> [PROBLEM TO WORK ON]:
Your job is to return every line in the data holding the string "pinky".

SOURCE MATERIAL section start

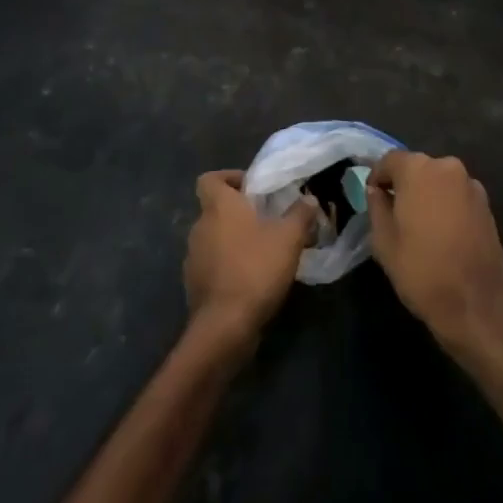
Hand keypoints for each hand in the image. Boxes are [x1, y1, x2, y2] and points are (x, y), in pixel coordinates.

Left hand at [184, 170, 317, 352]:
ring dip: (234, 240)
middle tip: (267, 219)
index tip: (251, 187)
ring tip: (264, 250)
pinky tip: (252, 277)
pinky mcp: (195, 284)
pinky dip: (228, 265)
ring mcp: (193, 257)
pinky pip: (212, 264)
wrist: (225, 325)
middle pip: (215, 209)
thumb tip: (309, 198)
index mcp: (218, 207)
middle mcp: (200, 227)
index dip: (228, 177)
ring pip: (214, 237)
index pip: (209, 179)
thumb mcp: (289, 238)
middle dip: (239, 212)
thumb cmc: (255, 268)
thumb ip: (300, 214)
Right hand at [367, 150, 502, 362]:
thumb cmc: (422, 270)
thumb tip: (376, 190)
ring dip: (426, 195)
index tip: (372, 197)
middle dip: (403, 184)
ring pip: (438, 181)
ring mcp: (471, 184)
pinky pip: (456, 195)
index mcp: (418, 169)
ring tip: (417, 225)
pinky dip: (445, 205)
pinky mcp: (486, 204)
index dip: (377, 177)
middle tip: (393, 212)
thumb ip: (376, 207)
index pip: (390, 160)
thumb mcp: (383, 241)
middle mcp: (447, 167)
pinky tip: (441, 232)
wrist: (477, 304)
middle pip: (417, 167)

SOURCE MATERIAL section end

> [TASK SOLUTION]:
pinky tip: (252, 277)
pinky mcp: (195, 284)
pinky dip: (228, 265)
pinky pip: (212, 264)
pinky pip: (456, 195)
pinky dip: (445, 205)
pinky mcp: (486, 204)
pinky tip: (441, 232)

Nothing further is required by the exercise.